Let’s be realistic here for a second. It is not reasonable to expect in today’s increasingly connected culture that when people are driving they are going to completely disengage. That would be ideal, but it is just not a realistic expectation.
So rather than preaching to teens to turn the cellphones off, maybe instead we should offer them safer alternatives to use behind the wheel.
I had an opportunity to chat with Voice Assist’s President and CEO Michael Metcalf at the Connected World Conference this past summer. He explained that on his morning drive to work he is able to use voice commands in the car to read and reply to email—all without typing.
The concept is an innovative one and could open the door for drivers to practice safer driving techniques while still being connected in the vehicle.
The technology, which comes from Voice Assist, is a Handsfree Radio that allows drivers to make calls, listen to email, read email, send texts, receive texts, and post to social networks. This week, Voice Assist filed a patent for the Handsfree Radio with Audio Aware technology.
What does “audio aware” mean? If a call is received, the music or news is paused, the message is read out load, and the driver can respond by voice and then resume listening to content. The patent application also applies to mobile advertising with Audio Aware Ads, which allow drivers to respond by voice after hearing a radio ad.
The discussion of distracted driving is far reaching—from businesses in many different verticals to teens behind the wheel. I regularly speak with construction companies, for example, that view distracted driving as a rising concern that needs to be addressed immediately.

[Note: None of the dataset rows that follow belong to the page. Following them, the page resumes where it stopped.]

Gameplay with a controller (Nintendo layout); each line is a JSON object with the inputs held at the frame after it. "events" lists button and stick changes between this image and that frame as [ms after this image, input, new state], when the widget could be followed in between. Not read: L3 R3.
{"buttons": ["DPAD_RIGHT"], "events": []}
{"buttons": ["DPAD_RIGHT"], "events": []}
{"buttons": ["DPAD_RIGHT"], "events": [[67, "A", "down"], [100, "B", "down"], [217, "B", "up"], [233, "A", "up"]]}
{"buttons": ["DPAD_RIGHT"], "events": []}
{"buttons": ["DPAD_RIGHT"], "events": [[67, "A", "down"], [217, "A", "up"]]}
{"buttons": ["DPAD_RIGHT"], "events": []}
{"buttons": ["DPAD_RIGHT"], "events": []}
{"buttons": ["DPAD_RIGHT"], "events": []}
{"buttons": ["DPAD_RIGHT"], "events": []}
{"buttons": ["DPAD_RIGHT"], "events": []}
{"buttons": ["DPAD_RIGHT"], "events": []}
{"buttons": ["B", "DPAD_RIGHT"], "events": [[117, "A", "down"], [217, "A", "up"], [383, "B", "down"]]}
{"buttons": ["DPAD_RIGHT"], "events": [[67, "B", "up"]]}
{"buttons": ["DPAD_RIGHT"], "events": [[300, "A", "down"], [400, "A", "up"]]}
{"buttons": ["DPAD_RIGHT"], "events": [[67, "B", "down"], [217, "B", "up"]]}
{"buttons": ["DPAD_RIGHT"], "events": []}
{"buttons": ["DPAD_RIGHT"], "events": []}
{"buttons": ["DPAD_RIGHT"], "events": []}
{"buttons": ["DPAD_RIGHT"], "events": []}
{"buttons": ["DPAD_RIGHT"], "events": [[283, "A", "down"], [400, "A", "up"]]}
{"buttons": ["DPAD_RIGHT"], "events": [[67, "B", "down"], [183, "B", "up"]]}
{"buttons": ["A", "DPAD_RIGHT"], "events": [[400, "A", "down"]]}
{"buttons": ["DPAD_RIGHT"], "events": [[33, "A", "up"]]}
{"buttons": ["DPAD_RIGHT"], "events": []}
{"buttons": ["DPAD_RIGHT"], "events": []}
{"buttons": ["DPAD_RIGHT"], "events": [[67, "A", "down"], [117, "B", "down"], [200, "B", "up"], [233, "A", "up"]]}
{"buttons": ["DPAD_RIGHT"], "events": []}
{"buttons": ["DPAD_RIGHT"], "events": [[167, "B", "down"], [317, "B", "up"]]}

On the business side, a good option might be technology that completely prevents drivers from using a cellphone while driving. Once a car or vehicle is in motion, it automatically disables the cellphone. Businesses are turning to this more frequently.
The concern is valid, as accidents related to distracted driving are going up significantly. But rather than asking users to simply change behaviors—which can be very difficult to do—maybe we can offer different solutions, ones that provide safer alternatives behind the wheel.